Vale projeta produção recorde de minério de ferro em sete anos para 2025

A mineradora brasileira Vale deu um passo decisivo em sua estratégia de recuperação ao registrar uma produção de 336,1 milhões de toneladas métricas de minério de ferro em 2025. O resultado, divulgado nesta terça-feira, marca um feito simbólico e operacional: pela primeira vez desde 2018, o volume extraído pela companhia superou a produção das operações da rival Rio Tinto em Pilbara, na Austrália.

Com uma alta de 2,6% em relação ao ano anterior, a Vale consolidou um desempenho que ficou em linha com suas projeções mais otimistas, impulsionado especialmente por um quarto trimestre robusto, onde a produção saltou 6%, atingindo 90,4 milhões de toneladas.
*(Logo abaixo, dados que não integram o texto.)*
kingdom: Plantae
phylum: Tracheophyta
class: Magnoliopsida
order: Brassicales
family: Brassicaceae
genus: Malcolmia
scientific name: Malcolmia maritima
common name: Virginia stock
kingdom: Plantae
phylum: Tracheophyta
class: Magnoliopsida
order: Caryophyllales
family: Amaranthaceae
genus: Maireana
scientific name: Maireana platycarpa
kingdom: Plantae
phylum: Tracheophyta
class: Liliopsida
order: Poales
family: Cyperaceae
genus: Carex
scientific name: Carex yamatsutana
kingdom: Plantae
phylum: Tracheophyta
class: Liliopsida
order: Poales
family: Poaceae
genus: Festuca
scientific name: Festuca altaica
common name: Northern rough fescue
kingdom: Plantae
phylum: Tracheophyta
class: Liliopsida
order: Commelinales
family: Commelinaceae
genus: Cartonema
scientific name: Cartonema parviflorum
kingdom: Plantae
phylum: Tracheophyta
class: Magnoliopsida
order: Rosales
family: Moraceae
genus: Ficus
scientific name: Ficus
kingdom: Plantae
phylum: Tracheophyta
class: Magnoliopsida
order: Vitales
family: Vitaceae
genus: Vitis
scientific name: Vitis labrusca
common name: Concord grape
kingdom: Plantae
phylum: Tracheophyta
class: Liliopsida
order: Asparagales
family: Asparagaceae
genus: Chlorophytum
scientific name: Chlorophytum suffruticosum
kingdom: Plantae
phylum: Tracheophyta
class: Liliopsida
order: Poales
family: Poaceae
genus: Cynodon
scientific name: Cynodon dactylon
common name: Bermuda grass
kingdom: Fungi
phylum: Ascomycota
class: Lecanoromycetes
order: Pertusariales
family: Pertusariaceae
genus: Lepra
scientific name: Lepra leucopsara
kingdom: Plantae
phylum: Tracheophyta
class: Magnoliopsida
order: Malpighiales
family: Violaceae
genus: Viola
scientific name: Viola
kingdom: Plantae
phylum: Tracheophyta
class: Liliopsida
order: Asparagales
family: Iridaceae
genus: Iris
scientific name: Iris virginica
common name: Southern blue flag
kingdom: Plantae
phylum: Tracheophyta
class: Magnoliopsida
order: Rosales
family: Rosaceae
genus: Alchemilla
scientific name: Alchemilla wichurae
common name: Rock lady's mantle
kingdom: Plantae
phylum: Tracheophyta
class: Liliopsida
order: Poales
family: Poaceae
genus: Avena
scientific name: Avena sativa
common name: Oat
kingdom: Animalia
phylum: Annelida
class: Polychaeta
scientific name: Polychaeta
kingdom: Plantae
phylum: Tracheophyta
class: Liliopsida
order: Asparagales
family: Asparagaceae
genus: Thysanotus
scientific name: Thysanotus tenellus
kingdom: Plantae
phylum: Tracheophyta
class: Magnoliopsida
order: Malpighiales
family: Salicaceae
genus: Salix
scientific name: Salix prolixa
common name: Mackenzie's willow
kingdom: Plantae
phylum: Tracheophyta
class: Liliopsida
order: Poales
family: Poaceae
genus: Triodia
Este crescimento representa um marco na trajetória da empresa para superar as consequências do desastre de Brumadinho, ocorrido em 2019, que resultou na perda da liderança global para a Rio Tinto e em uma rigorosa reestruturação de segurança.

Sob a gestão do CEO Gustavo Pimenta, a Vale tem focado na ampliação da capacidade produtiva em complexos como Brucutu e na aceleração de projetos estratégicos, como Capanema e VGR1. Embora a Rio Tinto ainda mantenha uma leve vantagem no volume total global (contabilizando suas minas no Canadá), a Vale reduziu a distância para apenas 500 mil toneladas, reafirmando sua meta de retomar o título de maior produtora mundial de minério de ferro.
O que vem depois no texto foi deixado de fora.